Nicola Sturgeon uses International Women's Day to apologise to 'witches' burned at the stake 500 years ago

The First Minister called the practice an 'injustice on a colossal scale'


Scottish First Minister Nicola Sturgeon has apologised on behalf of the Scottish Government to thousands of women who were executed for witchcraft between 16th century and the 18th century.

Ms Sturgeon, who made the statement on International Women's Day, labelled the killing of women for witchcraft as an "injustice on a colossal scale."

She went on that the practice was driven "at least in part by misogyny in its most literal sense - hatred of women."

Witch hunting became highly prevalent in Europe in the 16th century.

The Scottish Parliament passed the 1563 Witchcraft Act, making "witchcraft, sorcery and necromancy" punishable by death, under the rule of Mary, Queen of Scots.

It wasn't until 1735 that the law was repealed.
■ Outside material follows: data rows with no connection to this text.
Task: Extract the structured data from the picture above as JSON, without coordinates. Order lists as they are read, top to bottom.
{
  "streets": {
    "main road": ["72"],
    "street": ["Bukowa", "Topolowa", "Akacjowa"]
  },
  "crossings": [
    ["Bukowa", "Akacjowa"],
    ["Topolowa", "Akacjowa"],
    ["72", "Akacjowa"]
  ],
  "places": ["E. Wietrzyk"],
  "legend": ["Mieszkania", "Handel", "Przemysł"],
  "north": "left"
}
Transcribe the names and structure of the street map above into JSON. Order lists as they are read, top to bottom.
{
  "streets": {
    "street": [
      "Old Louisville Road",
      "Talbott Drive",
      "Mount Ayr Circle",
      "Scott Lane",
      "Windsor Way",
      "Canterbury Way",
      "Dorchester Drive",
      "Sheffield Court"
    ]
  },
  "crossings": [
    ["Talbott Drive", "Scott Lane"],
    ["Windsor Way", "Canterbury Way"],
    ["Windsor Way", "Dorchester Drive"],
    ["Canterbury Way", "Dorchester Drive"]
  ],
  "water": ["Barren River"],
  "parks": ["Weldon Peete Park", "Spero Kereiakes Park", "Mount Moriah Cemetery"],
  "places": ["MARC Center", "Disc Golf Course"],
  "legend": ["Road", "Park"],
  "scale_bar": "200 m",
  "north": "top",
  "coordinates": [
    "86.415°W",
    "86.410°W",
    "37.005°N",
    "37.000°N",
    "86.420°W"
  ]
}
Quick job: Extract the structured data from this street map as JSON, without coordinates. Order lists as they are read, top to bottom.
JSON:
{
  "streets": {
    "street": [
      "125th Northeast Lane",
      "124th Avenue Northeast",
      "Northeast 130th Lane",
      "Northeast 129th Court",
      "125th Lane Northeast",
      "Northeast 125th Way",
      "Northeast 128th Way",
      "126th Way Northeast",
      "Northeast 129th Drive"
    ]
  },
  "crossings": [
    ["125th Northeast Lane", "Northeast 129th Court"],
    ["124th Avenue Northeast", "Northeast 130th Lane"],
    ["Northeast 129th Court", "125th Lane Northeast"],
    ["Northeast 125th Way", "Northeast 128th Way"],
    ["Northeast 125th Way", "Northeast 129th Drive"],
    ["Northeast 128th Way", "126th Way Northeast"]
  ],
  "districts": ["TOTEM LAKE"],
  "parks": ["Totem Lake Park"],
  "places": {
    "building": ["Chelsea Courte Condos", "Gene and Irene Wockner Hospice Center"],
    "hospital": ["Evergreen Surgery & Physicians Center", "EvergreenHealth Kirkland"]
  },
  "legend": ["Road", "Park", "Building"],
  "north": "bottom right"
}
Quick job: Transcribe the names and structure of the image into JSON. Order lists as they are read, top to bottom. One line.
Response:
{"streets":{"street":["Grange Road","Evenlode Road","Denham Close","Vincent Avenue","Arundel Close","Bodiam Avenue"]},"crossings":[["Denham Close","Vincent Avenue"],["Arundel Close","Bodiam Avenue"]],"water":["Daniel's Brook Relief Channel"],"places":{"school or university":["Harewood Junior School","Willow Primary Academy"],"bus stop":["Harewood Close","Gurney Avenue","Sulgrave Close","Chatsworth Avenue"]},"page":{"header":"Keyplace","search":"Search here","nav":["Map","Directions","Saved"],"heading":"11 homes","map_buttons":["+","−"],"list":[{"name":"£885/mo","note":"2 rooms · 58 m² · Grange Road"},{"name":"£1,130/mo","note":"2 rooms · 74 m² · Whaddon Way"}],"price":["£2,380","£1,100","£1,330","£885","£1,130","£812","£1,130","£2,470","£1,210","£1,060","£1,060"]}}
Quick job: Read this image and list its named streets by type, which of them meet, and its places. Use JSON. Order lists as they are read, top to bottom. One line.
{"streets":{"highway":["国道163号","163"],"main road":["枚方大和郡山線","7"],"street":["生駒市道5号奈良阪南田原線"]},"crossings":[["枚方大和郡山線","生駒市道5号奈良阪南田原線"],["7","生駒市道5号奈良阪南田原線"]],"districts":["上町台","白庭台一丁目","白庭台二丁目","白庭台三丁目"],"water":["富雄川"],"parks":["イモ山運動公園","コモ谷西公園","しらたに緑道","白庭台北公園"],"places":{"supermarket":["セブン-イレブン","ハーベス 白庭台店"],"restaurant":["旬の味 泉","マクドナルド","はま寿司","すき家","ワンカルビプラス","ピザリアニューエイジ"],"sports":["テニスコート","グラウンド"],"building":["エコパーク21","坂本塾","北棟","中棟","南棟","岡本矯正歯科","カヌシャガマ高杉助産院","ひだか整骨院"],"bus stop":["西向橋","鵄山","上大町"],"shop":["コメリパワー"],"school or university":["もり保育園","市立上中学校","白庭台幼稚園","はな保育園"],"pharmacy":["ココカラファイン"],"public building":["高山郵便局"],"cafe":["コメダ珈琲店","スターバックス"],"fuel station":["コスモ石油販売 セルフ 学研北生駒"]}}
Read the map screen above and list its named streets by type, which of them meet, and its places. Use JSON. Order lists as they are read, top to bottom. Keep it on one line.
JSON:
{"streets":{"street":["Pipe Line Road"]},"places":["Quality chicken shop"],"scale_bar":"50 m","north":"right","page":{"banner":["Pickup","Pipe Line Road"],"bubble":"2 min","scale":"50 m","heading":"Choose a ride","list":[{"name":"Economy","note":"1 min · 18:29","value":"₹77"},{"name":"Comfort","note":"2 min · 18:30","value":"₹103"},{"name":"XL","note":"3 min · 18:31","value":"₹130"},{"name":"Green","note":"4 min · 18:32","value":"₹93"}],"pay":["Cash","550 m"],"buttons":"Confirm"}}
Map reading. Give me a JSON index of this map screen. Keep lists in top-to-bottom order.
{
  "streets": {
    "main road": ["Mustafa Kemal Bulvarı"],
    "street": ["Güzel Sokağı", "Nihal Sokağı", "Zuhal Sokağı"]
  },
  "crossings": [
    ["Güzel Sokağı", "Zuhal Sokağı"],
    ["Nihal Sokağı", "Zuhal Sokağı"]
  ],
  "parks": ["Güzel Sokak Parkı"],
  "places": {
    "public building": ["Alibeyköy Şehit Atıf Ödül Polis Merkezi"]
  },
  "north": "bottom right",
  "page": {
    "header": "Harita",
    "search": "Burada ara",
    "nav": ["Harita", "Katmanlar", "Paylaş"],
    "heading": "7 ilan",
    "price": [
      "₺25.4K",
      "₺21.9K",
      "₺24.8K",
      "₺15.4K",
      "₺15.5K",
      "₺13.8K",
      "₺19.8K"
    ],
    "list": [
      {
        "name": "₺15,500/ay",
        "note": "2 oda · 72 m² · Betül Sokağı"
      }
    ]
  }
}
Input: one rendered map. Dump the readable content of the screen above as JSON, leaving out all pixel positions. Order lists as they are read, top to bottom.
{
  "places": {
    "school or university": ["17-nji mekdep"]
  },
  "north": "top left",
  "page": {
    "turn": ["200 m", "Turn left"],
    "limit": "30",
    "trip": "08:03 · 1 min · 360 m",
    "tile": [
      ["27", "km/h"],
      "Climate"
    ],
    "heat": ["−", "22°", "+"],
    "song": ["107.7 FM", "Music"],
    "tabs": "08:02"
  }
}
At this time, 3,847 people were tried - approximately 66% were burned at the stake.

In the Scottish Parliament, the First Minister told MSPs she wished to "acknowledge that egregious, historic injustice and extend a formal posthumous apology to all those accused, convicted, vilified or executed under the Witchcraft Act 1563.

"Some will ask why this generation should say sorry for something that happened centuries ago, it might actually be pertinent to ask why it has taken so long."

Ms Sturgeon went on: "At a time when women were not even allowed to speak as witnesses in a court, they were accused and killed, because they were poor, different, vulnerable or, in many cases, just because they were women.

"Those who met this fate were not witches, they were people, and they were overwhelmingly women.

"For some this is not yet historic, there are parts of our world where even today women and girls face persecution and sometimes death because they have been accused of witchcraft.